Compito breve »
Scrivi il seguito del brano su Comedian, la banana fissata con il nastro adesivo, ripartendo subito dopo la sua ultima frase.

Eppure, a pensarci bene – facendo eco a un celebre aforisma di Maurice Denis – potrebbe risultare molto più conveniente pagare 6,2 milioni di dollari per una banana e del nastro adesivo che non per una «superficie piana, ricoperta di colori combinati in un certo ordine»2 venduta per 179,4 milioni. In tal modo, Comedian diventa un tentativo di evidenziare quanto e come il dogmatismo critico, nel suo insistere su un valore esterno all’opera, impedisca di riconoscere il gioco della transustanziazione artistica: un esercizio tutto sommato arbitrario, dalla forte valenza sociale, per cui una banana può trascendere la sua natura contingente, nella maniera in cui il vino si trasforma in sangue durante il rito eucaristico. A partire da queste constatazioni, il caso Comedian sollecita la necessità di discernere una categoria d’approccio analitico di natura descrittiva da quella legata al giudizio di valore. Distinzione che, almeno nelle intenzioni e nella rilettura proposta, mira a individuare nel valore relazionale, che affonda le sue radici in un contesto eminentemente materialistico, una chiave interpretativa che non può prescindere dal contesto socioeconomico in cui il dispositivo si inserisce e che, al contrario, risulta profondamente legato alle sue capacità di creare connessioni e dunque significati.

Record di dati »
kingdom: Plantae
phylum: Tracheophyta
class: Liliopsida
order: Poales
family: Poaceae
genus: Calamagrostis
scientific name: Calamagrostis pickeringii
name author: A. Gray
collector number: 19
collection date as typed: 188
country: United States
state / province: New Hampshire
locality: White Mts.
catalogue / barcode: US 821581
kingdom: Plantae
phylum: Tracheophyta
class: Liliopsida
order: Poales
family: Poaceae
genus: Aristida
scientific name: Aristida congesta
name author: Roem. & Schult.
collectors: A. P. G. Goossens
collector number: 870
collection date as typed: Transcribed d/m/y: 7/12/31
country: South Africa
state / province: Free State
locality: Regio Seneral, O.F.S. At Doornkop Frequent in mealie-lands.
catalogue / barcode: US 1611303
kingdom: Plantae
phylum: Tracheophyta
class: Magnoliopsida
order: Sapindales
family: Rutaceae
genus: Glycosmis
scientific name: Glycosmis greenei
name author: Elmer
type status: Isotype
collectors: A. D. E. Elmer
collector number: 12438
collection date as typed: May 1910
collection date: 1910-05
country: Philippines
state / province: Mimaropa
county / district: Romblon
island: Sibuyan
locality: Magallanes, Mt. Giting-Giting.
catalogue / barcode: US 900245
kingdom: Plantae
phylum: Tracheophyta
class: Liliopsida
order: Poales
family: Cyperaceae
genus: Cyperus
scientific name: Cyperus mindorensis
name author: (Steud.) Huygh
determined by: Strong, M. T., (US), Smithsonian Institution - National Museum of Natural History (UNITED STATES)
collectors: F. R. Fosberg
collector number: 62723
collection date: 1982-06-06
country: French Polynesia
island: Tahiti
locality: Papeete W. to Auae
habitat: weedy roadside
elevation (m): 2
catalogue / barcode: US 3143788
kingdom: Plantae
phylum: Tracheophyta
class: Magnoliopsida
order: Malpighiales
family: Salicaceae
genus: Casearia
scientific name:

Risultato »
Già Antoine Watteau, in L’Insegna di Gersaint (1720), metteva in scena la natura relazionale del sistema socioeconomico dell’arte del tempo, rivelando come il mercato non fosse un elemento accessorio ma una parte sostanziale dell’opera stessa. Attraverso la riduzione e la miniaturizzazione dei quadri all’interno della bottega del mercante, Watteau formalizzava il processo di trasformazione dell’arte in oggetto d’affezione, celebrando il desiderio del consumatore-collezionista. La pittura, ormai inserita nel circuito mercantile, si presentava nella sua condizione assoluta di merce, anticipando, in qualche misura, quello che oggi è possibile riconoscere nel sistema fieristico – luogo in cui, non a caso, Comedian ha fatto la sua prima apparizione3.
Analogamente al processo di riduzione delle opere rappresentate nella bottega che, migrando dalla solennità allegorica delle loro rappresentazioni alla quotidianità prosaica, perdono la loro valenza simbolica trascendente per inserirsi in una dimensione sociale e relazionale diversa; la banana di Cattelan, già simbolo classico della Pop Art warholiana, ri-acquisisce significato solo all’interno del contesto socioeconomico e istituzionale in cui è collocata. Comedian, infatti – e qui vi è il fulcro della riflessione – non si presta a una funzione registica predefinita, ma si comprende nella maniera in cui attiva il circuito relazionale che la circonda. L’attenzione si sposta, pertanto, dall’oggetto in sé alla rete di significati e reazioni che si sviluppano intorno a esso. Come un postmoderno Watteau, Cattelan spoglia dunque il simbolo della sua funzione solenne per rivelare le dinamiche del sistema di cui è naturalmente parte, permettendo che il significato emerga attraverso la relazione tra l’opera, il desiderio del pubblico e il suo contesto.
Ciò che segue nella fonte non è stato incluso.